TURPIN, A. 2002. Un gecko vert de Manapany Phelsuma inexpectata victime d’une attaque mortelle de fourmis carnivores. Bull. Phaethon, 15 : 56.

Publié le par Jean-Michel PROBST

Bulletin Phaethon, 2002, 15 : 56.

Un gecko vert de Manapany Phelsuma inexpectata
victime d’une attaque mortelle de fourmis carnivores

Agnès Turpin *

*Nature & Patrimoine, 2 Allée Mangaron, Dos d'Ane,
97 419 La Possession


    Le Gecko vert de Manapany est une petite espèce de Geckonidae endémique de La Réunion. Malgré sa relative abondance dans certaines localité entre St Joseph et Grande Anse (Bour & Al., 1995), sa répartition restreinte en fait une des espèces de reptile les plus menacées de l'île de l'Océan Indien.

    Le 18/07/03, nous effectuons un tour de l'île naturaliste avec deux amis naturalistes métropolitains. À 10h30, nous nous arrêtons au village de Manapany pour l'observation classique de ses sympathiques geckos verts. Alors que nous scrutons aux jumelles les arbres d'un jardin privé, nous sommes attirés par une colonne de fourmis qui remontent le long d'un tronc de Vacoa.

    La file indienne de fourmis nous fait découvrir une situation assez invraisemblable ! Une véritable "boule de fourmis" recouvre entièrement un gecko vert femelle. Au début nous pensons que l'individu est mort. Mais en fait, il est bien vivant et se déplace à peine. Il alterne des moments immobiles et des rares mouvements au ralentis.

    Sa queue est en partie dévorée et il ne reste que ses vertèbres ! Il semble bien que les fourmis sont en train de le manger vivant. Il s'agit probablement d'une espèce introduite qui dévore une espèce endémique. C'est assez insoutenable et nous essayons en vain d'arrêter la scène.
Après quelques échanges sur "le droit d'intervenir dans le monde animal" et notre "antropomorphisme" nous décidons de continuer notre exploration et de revenir sur le site plus tard.

    Nous retournons finalement 2h30 plus tard. Le cadavre du gecko vert est à la même place, mais toute la tête a été dévorée ainsi que les pattes, une grande partie de la queue et du ventre. Le flot de fourmis sur le tronc et sur le corps du gecko semble légèrement inférieur. Encore 2 heures et il ne resterait sans doute plus rien.

    À Saint-Paul, Jean-Marie Louisin m'avait déjà raconté une scène presque similaire où des jeunes endormis avaient tout simplement été dévorés par des fourmis.

    Au Port, Christian Guillermet de l'Insectarium m'avait également sensibilisé aux attaques fulgurantes de cette fourmis sur des animaux captifs.

    À La Possession, Jean-Michel Probst a eu plusieurs souris d'élevage juvéniles dévorées de la même manière. Après leurs passage, il ne restait plus que les os et les poils.

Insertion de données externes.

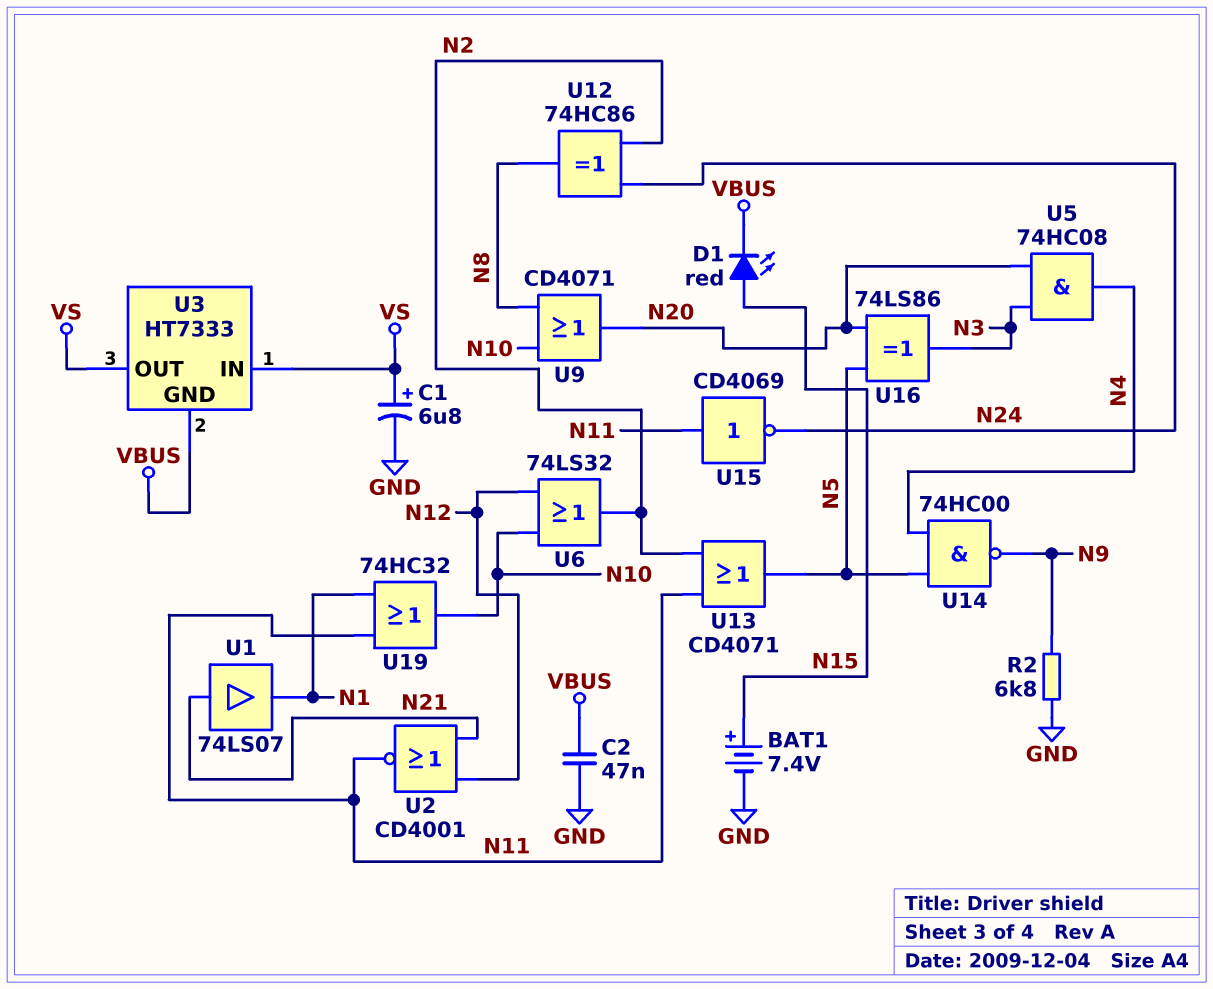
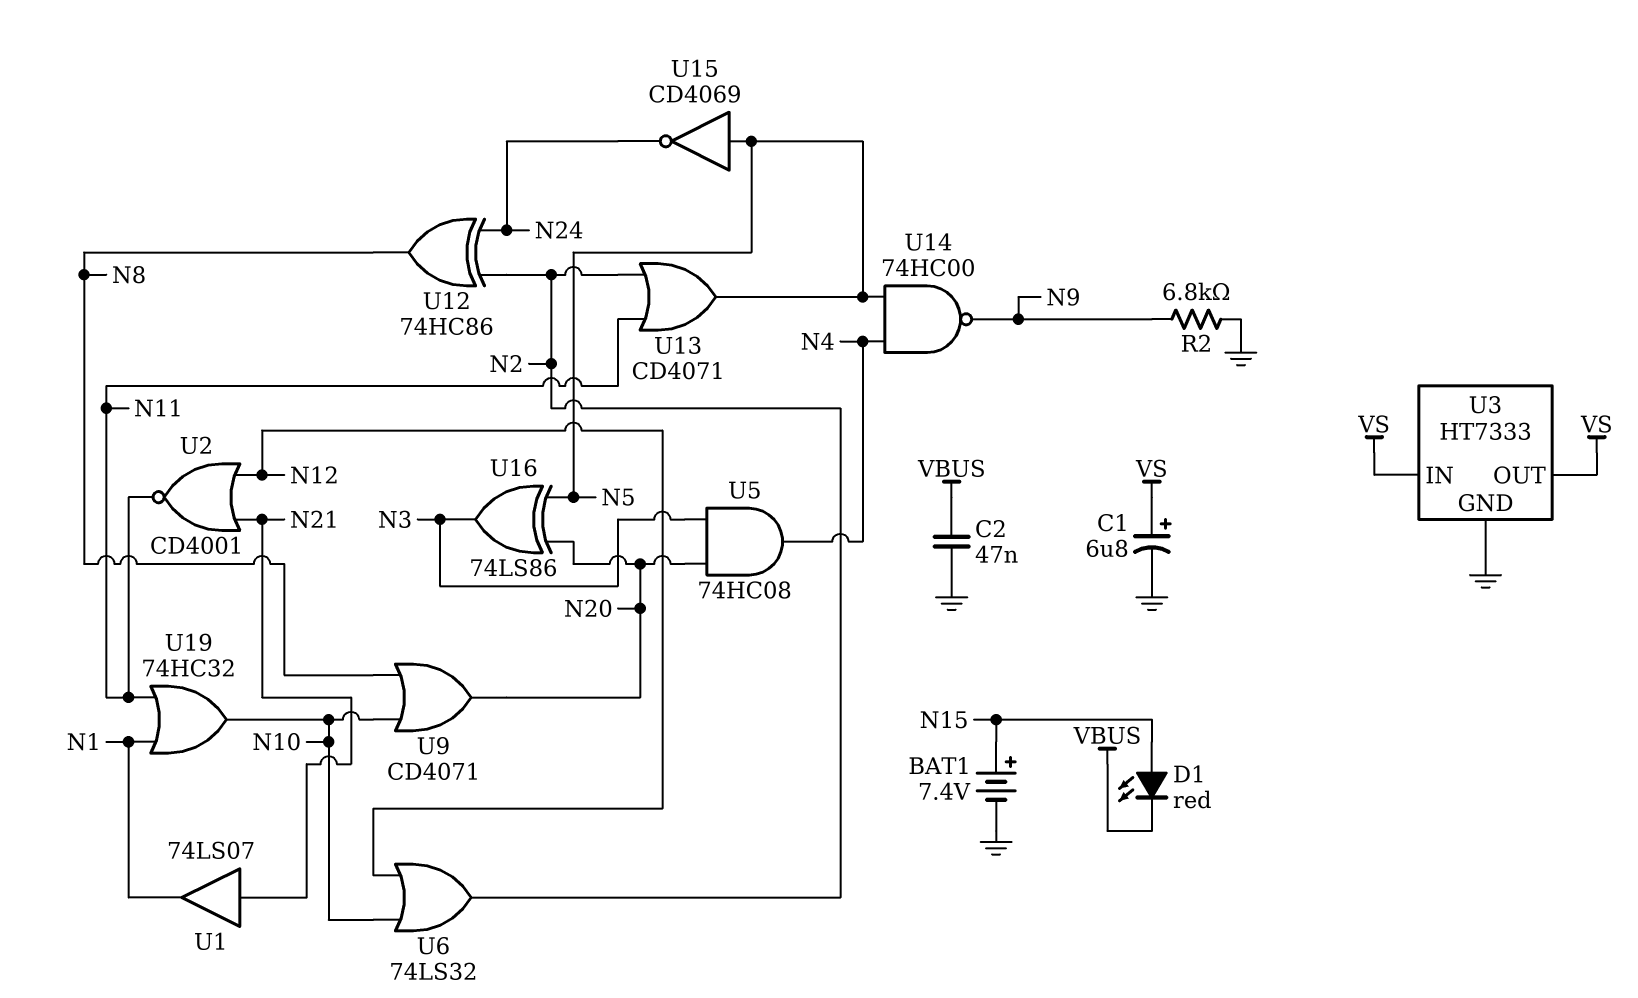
U3 pin GND: VBUS -> GND
U15: NOT CD4069 (in N11, out N24) -> NOT CD4069 (in N5, out N24)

    À Pichette, Gilberte Lebeau a également observé cette scène sur des poussins de poule dévorés dans l'œuf au moment de l'éclosion (comm. pers. J-M Probst).

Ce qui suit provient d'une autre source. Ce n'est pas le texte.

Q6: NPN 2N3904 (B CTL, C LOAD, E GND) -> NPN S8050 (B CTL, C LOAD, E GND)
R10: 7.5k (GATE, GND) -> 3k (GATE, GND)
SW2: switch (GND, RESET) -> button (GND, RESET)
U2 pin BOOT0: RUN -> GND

    Cette observation de la prédation des fourmis sur la faune endémique devrait motiver une étude plus large sur ce type de prédation.

    Est ce que cette observation d'attaque sur une espèce non domestique est un cas isolé ? Est ce que cette espèce ne vit que dans les zones anthropisées et non dans les forêts indigènes ? Est ce que d'autres cas seraient connus notamment sur le gecko vert des forêts ?

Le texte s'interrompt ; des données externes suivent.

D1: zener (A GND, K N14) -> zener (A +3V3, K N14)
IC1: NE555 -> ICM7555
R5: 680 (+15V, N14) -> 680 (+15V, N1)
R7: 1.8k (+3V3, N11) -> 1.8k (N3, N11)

    On peut également se poser la question de son impact sur les poussins de petits oiseaux forestiers très rares comme le Tuit-tuit ?


NDLR : L'observation d'une attaque de fourmis sur un reptile endémique étant intéressante, l'article a été accepté. On peut toutefois fortement regretter l'absence de photos, de prélèvement, ... qui auraient pu permettre une identification du prédateur. Deux espèces carnivores sont toutefois connues : Pheidole megacephala et Solenopsis geminata. Il existe plus d'une trentaine d'espèces de fourmis sur l'île. Aussi, nous demandons à tout observateur d'être vigilants sur ces attaques peu connues et de récolter si possible la petite bête incriminée. Enfin, notons que, Fabrice Blard, un entomologiste de l'Insectarium du Port, rédige actuellement une thèse sur les fourmis envahissantes de l’île de La Réunion.